Source texts of formatted documents
== Segment start ==
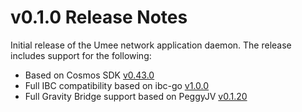# v0.1.0 Release Notes

Initial release of the Umee network application daemon. The release includes
support for the following:

- Based on Cosmos SDK [v0.43.0](https://github.com/cosmos/cosmos-sdk/releases/tag/v0.43.0)
- Full IBC compatibility based on ibc-go [v1.0.0](https://github.com/cosmos/ibc-go/releases/tag/v1.0.0)
- Full Gravity Bridge support based on PeggyJV [v0.1.20](https://github.com/PeggyJV/gravity-bridge/releases/tag/v0.1.20)
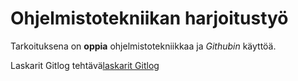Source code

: # Ohjelmistotekniikan harjoitustyö

Tarkoituksena on __oppia__ ohjelmistotekniikkaa ja _Githubin_ käyttöä.


Laskarit Gitlog tehtävä[laskarit Gitlog](https://github.com/JanneKarki/ot-harjoitustyo/blob/main/laskarit/viikko1/gitlock.txt)
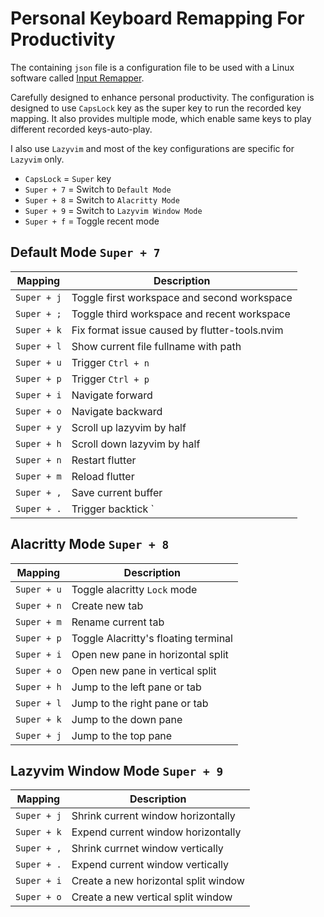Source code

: # Personal Keyboard Remapping For Productivity

The containing `json` file is a configuration file to be used with a Linux
software called [Input Remapper](https://github.com/sezanzeb/input-remapper).

Carefully designed to enhance personal productivity. The configuration is
designed to use `CapsLock` key as the super key to run the recorded key
mapping. It also provides multiple mode, which enable same keys to play
different recorded keys-auto-play.

I also use `Lazyvim` and most of the key configurations are specific for `Lazyvim`
only.

- `CapsLock` = `Super` key
- `Super + 7` = Switch to `Default Mode`
- `Super + 8` = Switch to `Alacritty Mode`
- `Super + 9` = Switch to `Lazyvim Window Mode`
- `Super + f` = Toggle recent mode

## Default Mode `Super + 7`

| Mapping     | Description                                   |
| ----------- | --------------------------------------------- |
| `Super + j` | Toggle first workspace and second workspace   |
| `Super + ;` | Toggle third workspace and recent workspace   |
| `Super + k` | Fix format issue caused by flutter-tools.nvim |
| `Super + l` | Show current file fullname with path          |
| `Super + u` | Trigger `Ctrl + n`                            |
| `Super + p` | Trigger `Ctrl + p`                            |
| `Super + i` | Navigate forward                              |
| `Super + o` | Navigate backward                             |
| `Super + y` | Scroll up lazyvim by half                     |
| `Super + h` | Scroll down lazyvim by half                   |
| `Super + n` | Restart flutter                               |
| `Super + m` | Reload flutter                                |
| `Super + ,` | Save current buffer                           |
| `Super + .` | Trigger backtick `                            |

## Alacritty Mode `Super + 8`

| Mapping     | Description                          |
| ----------- | ------------------------------------ |
| `Super + u` | Toggle alacritty `Lock` mode         |
| `Super + n` | Create new tab                       |
| `Super + m` | Rename current tab                   |
| `Super + p` | Toggle Alacritty's floating terminal |
| `Super + i` | Open new pane in horizontal split    |
| `Super + o` | Open new pane in vertical split      |
| `Super + h` | Jump to the left pane or tab         |
| `Super + l` | Jump to the right pane or tab        |
| `Super + k` | Jump to the down pane                |
| `Super + j` | Jump to the top pane                 |

## Lazyvim Window Mode `Super + 9`

| Mapping     | Description                          |
| ----------- | ------------------------------------ |
| `Super + j` | Shrink current window horizontally   |
| `Super + k` | Expend current window horizontally   |
| `Super + ,` | Shrink currnet window vertically     |
| `Super + .` | Expend current window vertically     |
| `Super + i` | Create a new horizontal split window |
| `Super + o` | Create a new vertical split window   |
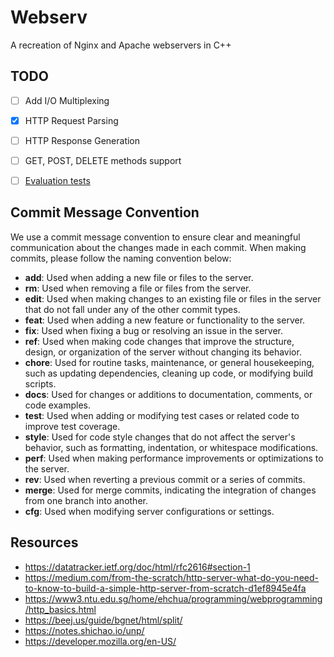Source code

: # Webserv

A recreation of Nginx and Apache webservers in C++

## TODO

- [ ] Add I/O Multiplexing
- [x] HTTP Request Parsing
- [ ] HTTP Response Generation
- [ ] GET, POST, DELETE methods support
- [ ] [Evaluation tests](https://htmlpreview.github.io/?https://github.com/rphlr/42-Evals/blob/main/Rank05/webserv/index.html)



## Commit Message Convention

We use a commit message convention to ensure clear and meaningful communication about the changes made in each commit. When making commits, please follow the naming convention below:

- **add**: Used when adding a new file or files to the server.
- **rm**: Used when removing a file or files from the server.
- **edit**: Used when making changes to an existing file or files in the server that do not fall under any of the other commit types.
- **feat**: Used when adding a new feature or functionality to the server.
- **fix**: Used when fixing a bug or resolving an issue in the server.
- **ref**: Used when making code changes that improve the structure, design, or organization of the server without changing its behavior.
- **chore**: Used for routine tasks, maintenance, or general housekeeping, such as updating dependencies, cleaning up code, or modifying build scripts.
- **docs**: Used for changes or additions to documentation, comments, or code examples.
- **test**: Used when adding or modifying test cases or related code to improve test coverage.
- **style**: Used for code style changes that do not affect the server's behavior, such as formatting, indentation, or whitespace modifications.
- **perf**: Used when making performance improvements or optimizations to the server.
- **rev**: Used when reverting a previous commit or a series of commits.
- **merge**: Used for merge commits, indicating the integration of changes from one branch into another.
- **cfg**: Used when modifying server configurations or settings.


## Resources

- https://datatracker.ietf.org/doc/html/rfc2616#section-1
- https://medium.com/from-the-scratch/http-server-what-do-you-need-to-know-to-build-a-simple-http-server-from-scratch-d1ef8945e4fa
- https://www3.ntu.edu.sg/home/ehchua/programming/webprogramming/http_basics.html
- https://beej.us/guide/bgnet/html/split/
- https://notes.shichao.io/unp/
- https://developer.mozilla.org/en-US/
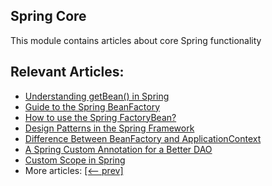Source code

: ## Spring Core

This module contains articles about core Spring functionality

## Relevant Articles:

- [Understanding getBean() in Spring](https://www.baeldung.com/spring-getbean)
- [Guide to the Spring BeanFactory](https://www.baeldung.com/spring-beanfactory)
- [How to use the Spring FactoryBean?](https://www.baeldung.com/spring-factorybean)
- [Design Patterns in the Spring Framework](https://www.baeldung.com/spring-framework-design-patterns)
- [Difference Between BeanFactory and ApplicationContext](https://www.baeldung.com/spring-beanfactory-vs-applicationcontext)
- [A Spring Custom Annotation for a Better DAO](http://www.baeldung.com/spring-annotation-bean-pre-processor)
- [Custom Scope in Spring](http://www.baeldung.com/spring-custom-scope)
- More articles: [[<-- prev]](/spring-core-2)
== Segment end ==
▶ [Instruction]:
Going through the records above line by line, transcribe each one exactly and skip any pictures.

▶ [Exercise result]:
# v0.1.0 Release Notes

Initial release of the Umee network application daemon. The release includes
support for the following:

- Based on Cosmos SDK [v0.43.0](https://github.com/cosmos/cosmos-sdk/releases/tag/v0.43.0)
- Full IBC compatibility based on ibc-go [v1.0.0](https://github.com/cosmos/ibc-go/releases/tag/v1.0.0)
- Full Gravity Bridge support based on PeggyJV [v0.1.20](https://github.com/PeggyJV/gravity-bridge/releases/tag/v0.1.20)
Source code

: # Ohjelmistotekniikan harjoitustyö

Tarkoituksena on __oppia__ ohjelmistotekniikkaa ja _Githubin_ käyttöä.


Laskarit Gitlog tehtävä[laskarit Gitlog](https://github.com/JanneKarki/ot-harjoitustyo/blob/main/laskarit/viikko1/gitlock.txt)
Source code

: # Personal Keyboard Remapping For Productivity

The containing `json` file is a configuration file to be used with a Linux
software called [Input Remapper](https://github.com/sezanzeb/input-remapper).

Carefully designed to enhance personal productivity. The configuration is
designed to use `CapsLock` key as the super key to run the recorded key
mapping. It also provides multiple mode, which enable same keys to play
different recorded keys-auto-play.

I also use `Lazyvim` and most of the key configurations are specific for `Lazyvim`
only.

- `CapsLock` = `Super` key
- `Super + 7` = Switch to `Default Mode`
- `Super + 8` = Switch to `Alacritty Mode`
- `Super + 9` = Switch to `Lazyvim Window Mode`
- `Super + f` = Toggle recent mode

## Default Mode `Super + 7`

| Mapping     | Description                                   |
| ----------- | --------------------------------------------- |
| `Super + j` | Toggle first workspace and second workspace   |
| `Super + ;` | Toggle third workspace and recent workspace   |
| `Super + k` | Fix format issue caused by flutter-tools.nvim |
| `Super + l` | Show current file fullname with path          |
| `Super + u` | Trigger `Ctrl + n`                            |
| `Super + p` | Trigger `Ctrl + p`                            |
| `Super + i` | Navigate forward                              |
| `Super + o` | Navigate backward                             |
| `Super + y` | Scroll up lazyvim by half                     |
| `Super + h` | Scroll down lazyvim by half                   |
| `Super + n` | Restart flutter                               |
| `Super + m` | Reload flutter                                |
| `Super + ,` | Save current buffer                           |
| `Super + .` | Trigger backtick `                            |

## Alacritty Mode `Super + 8`

| Mapping     | Description                          |
| ----------- | ------------------------------------ |
| `Super + u` | Toggle alacritty `Lock` mode         |
| `Super + n` | Create new tab                       |
| `Super + m` | Rename current tab                   |
| `Super + p` | Toggle Alacritty's floating terminal |
| `Super + i` | Open new pane in horizontal split    |
| `Super + o` | Open new pane in vertical split      |
| `Super + h` | Jump to the left pane or tab         |
| `Super + l` | Jump to the right pane or tab        |
| `Super + k` | Jump to the down pane                |
| `Super + j` | Jump to the top pane                 |

## Lazyvim Window Mode `Super + 9`

| Mapping     | Description                          |
| ----------- | ------------------------------------ |
| `Super + j` | Shrink current window horizontally   |
| `Super + k` | Expend current window horizontally   |
| `Super + ,` | Shrink currnet window vertically     |
| `Super + .` | Expend current window vertically     |
| `Super + i` | Create a new horizontal split window |
| `Super + o` | Create a new vertical split window   |
Source code

: # Webserv

A recreation of Nginx and Apache webservers in C++

## TODO

- [ ] Add I/O Multiplexing
- [x] HTTP Request Parsing
- [ ] HTTP Response Generation
- [ ] GET, POST, DELETE methods support
- [ ] [Evaluation tests](https://htmlpreview.github.io/?https://github.com/rphlr/42-Evals/blob/main/Rank05/webserv/index.html)



## Commit Message Convention

We use a commit message convention to ensure clear and meaningful communication about the changes made in each commit. When making commits, please follow the naming convention below:

- **add**: Used when adding a new file or files to the server.
- **rm**: Used when removing a file or files from the server.
- **edit**: Used when making changes to an existing file or files in the server that do not fall under any of the other commit types.
- **feat**: Used when adding a new feature or functionality to the server.
- **fix**: Used when fixing a bug or resolving an issue in the server.
- **ref**: Used when making code changes that improve the structure, design, or organization of the server without changing its behavior.
- **chore**: Used for routine tasks, maintenance, or general housekeeping, such as updating dependencies, cleaning up code, or modifying build scripts.
- **docs**: Used for changes or additions to documentation, comments, or code examples.
- **test**: Used when adding or modifying test cases or related code to improve test coverage.
- **style**: Used for code style changes that do not affect the server's behavior, such as formatting, indentation, or whitespace modifications.
- **perf**: Used when making performance improvements or optimizations to the server.
- **rev**: Used when reverting a previous commit or a series of commits.
- **merge**: Used for merge commits, indicating the integration of changes from one branch into another.
- **cfg**: Used when modifying server configurations or settings.


## Resources

- https://datatracker.ietf.org/doc/html/rfc2616#section-1
- https://medium.com/from-the-scratch/http-server-what-do-you-need-to-know-to-build-a-simple-http-server-from-scratch-d1ef8945e4fa
- https://www3.ntu.edu.sg/home/ehchua/programming/webprogramming/http_basics.html
- https://beej.us/guide/bgnet/html/split/
- https://notes.shichao.io/unp/
- https://developer.mozilla.org/en-US/
Source code

: ## Spring Core

This module contains articles about core Spring functionality

## Relevant Articles:

- [Understanding getBean() in Spring](https://www.baeldung.com/spring-getbean)
- [Guide to the Spring BeanFactory](https://www.baeldung.com/spring-beanfactory)
- [How to use the Spring FactoryBean?](https://www.baeldung.com/spring-factorybean)
- [Design Patterns in the Spring Framework](https://www.baeldung.com/spring-framework-design-patterns)
- [Difference Between BeanFactory and ApplicationContext](https://www.baeldung.com/spring-beanfactory-vs-applicationcontext)
- [A Spring Custom Annotation for a Better DAO](http://www.baeldung.com/spring-annotation-bean-pre-processor)
- [Custom Scope in Spring](http://www.baeldung.com/spring-custom-scope)
- More articles: [[<-- prev]](/spring-core-2)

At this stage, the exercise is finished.